Published in 1891, this book by Alexander J. Boyd describes life in the Queensland bush as witnessed by him during his time as a school inspector and journalist.
The collection of sketches of Queensland life includes a stockman, shepherd, drover, pioneer, fencer, splitter, timber-getter, cockatoo farmer, barman, barmaid, larrikin, carrier, mailman, coachdriver, hawker, swagsman, loafer, digger, prospector, bush doctor, bush banker, pearl-sheller, bush butcher, sugar-boiler, independent schoolmaster, and school inspector. Other chapters cover the grog shanty, the gold escort, the native police, the noble savage, the Chinaman and colonial institutions. There are numerous black and white illustrations accompanying the text.
A LONG-SUFFERING, patient, much-enduring individual is the sugar-boiler. On him depends the fate of a crop which has taxed the time, the knowledge, and the labour of the planter. Woe be to the sugar-boiler if the coolers be not hard, if the grain of the sugar be not large, if there be an undue proportion of mollasses, if the sugar be too black, or too grey, and a great many other ifs. All the accidents, often unavoidable, are set down to the incapacity, imbecility, or obstinacy, of the sugar-boiler.

• Records drawn from a dataset:
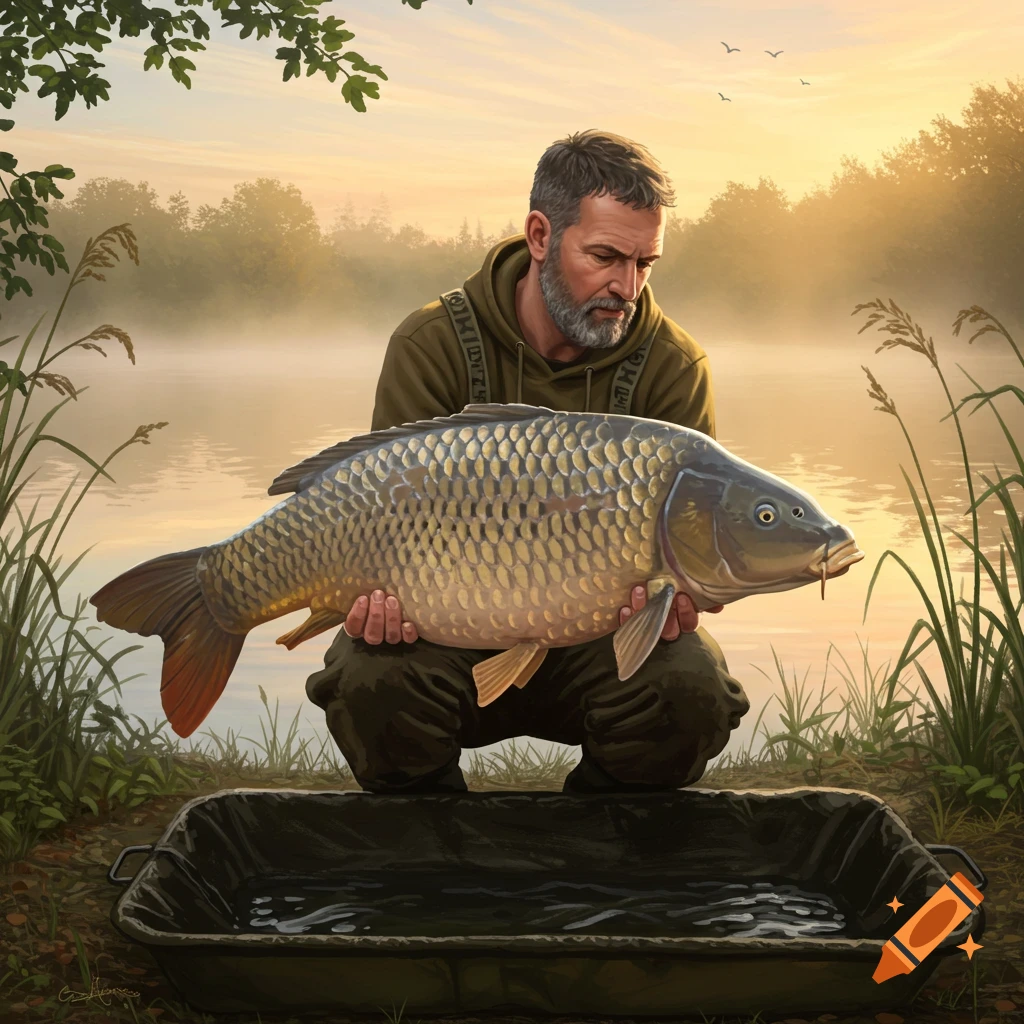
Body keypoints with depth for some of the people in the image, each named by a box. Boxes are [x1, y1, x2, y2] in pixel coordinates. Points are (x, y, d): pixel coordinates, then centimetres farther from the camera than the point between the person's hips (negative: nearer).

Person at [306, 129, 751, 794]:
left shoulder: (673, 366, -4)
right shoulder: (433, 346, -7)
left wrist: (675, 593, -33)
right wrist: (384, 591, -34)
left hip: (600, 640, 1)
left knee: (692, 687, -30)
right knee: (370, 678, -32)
==
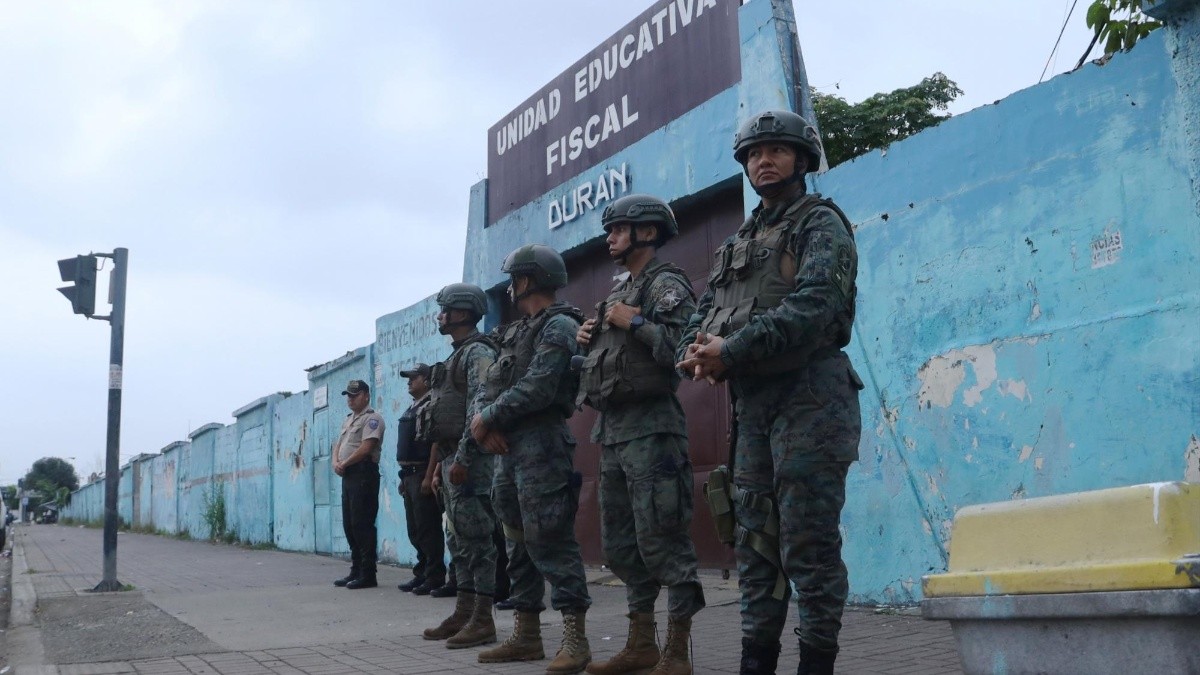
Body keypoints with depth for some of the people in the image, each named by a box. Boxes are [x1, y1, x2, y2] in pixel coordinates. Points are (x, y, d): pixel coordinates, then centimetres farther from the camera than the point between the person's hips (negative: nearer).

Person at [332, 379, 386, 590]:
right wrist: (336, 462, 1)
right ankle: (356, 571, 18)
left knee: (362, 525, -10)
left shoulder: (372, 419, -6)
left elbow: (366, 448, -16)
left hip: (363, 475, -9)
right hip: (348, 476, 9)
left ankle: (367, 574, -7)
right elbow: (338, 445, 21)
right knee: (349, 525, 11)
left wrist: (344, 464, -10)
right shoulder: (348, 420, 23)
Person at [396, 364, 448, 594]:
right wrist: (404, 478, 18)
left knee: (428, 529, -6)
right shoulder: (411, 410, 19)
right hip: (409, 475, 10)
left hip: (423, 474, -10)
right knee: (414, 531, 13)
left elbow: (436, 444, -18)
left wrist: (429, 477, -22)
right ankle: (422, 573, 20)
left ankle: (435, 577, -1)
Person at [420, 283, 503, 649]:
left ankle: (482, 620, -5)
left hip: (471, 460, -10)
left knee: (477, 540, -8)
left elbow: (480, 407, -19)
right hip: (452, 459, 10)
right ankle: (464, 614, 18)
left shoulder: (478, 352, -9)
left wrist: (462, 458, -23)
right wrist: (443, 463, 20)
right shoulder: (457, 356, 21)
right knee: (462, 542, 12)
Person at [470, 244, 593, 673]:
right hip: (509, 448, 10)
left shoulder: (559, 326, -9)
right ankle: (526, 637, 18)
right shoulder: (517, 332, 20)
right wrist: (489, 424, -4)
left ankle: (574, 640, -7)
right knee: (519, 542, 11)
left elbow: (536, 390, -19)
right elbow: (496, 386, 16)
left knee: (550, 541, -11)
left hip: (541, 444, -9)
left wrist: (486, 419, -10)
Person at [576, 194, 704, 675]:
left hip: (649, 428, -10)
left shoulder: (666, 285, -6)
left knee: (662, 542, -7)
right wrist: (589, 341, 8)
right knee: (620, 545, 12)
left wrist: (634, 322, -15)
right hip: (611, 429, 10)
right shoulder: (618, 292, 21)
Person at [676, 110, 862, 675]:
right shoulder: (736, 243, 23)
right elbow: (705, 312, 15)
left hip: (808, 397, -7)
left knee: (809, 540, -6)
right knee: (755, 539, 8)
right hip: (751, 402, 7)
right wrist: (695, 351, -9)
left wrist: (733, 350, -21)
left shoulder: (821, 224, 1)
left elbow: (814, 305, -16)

• Task 1: Rewrite the paragraph of the text on Queensland bush life that begins "A LONG-SUFFERING, patient" as a short bulleted list that keeps its main facts.
• Task 2: Transcribe the passage of the text on Queensland bush life starting at "Published in 1891, this" and ending at "inspector and journalist.", with no changes.

• Solution 1:
- The sugar-boiler is long-suffering, patient and much-enduring.
- The fate of the crop, which has taxed the planter's time, knowledge and labor, depends on him.
- He is blamed if the coolers are not hard, the sugar grain is not large, or the sugar is too black or too grey, among many other conditions.
- All accidents, often unavoidable, are put down to his incapacity, imbecility or obstinacy.

• Solution 2:
Published in 1891, this book by Alexander J. Boyd describes life in the Queensland bush as witnessed by him during his time as a school inspector and journalist.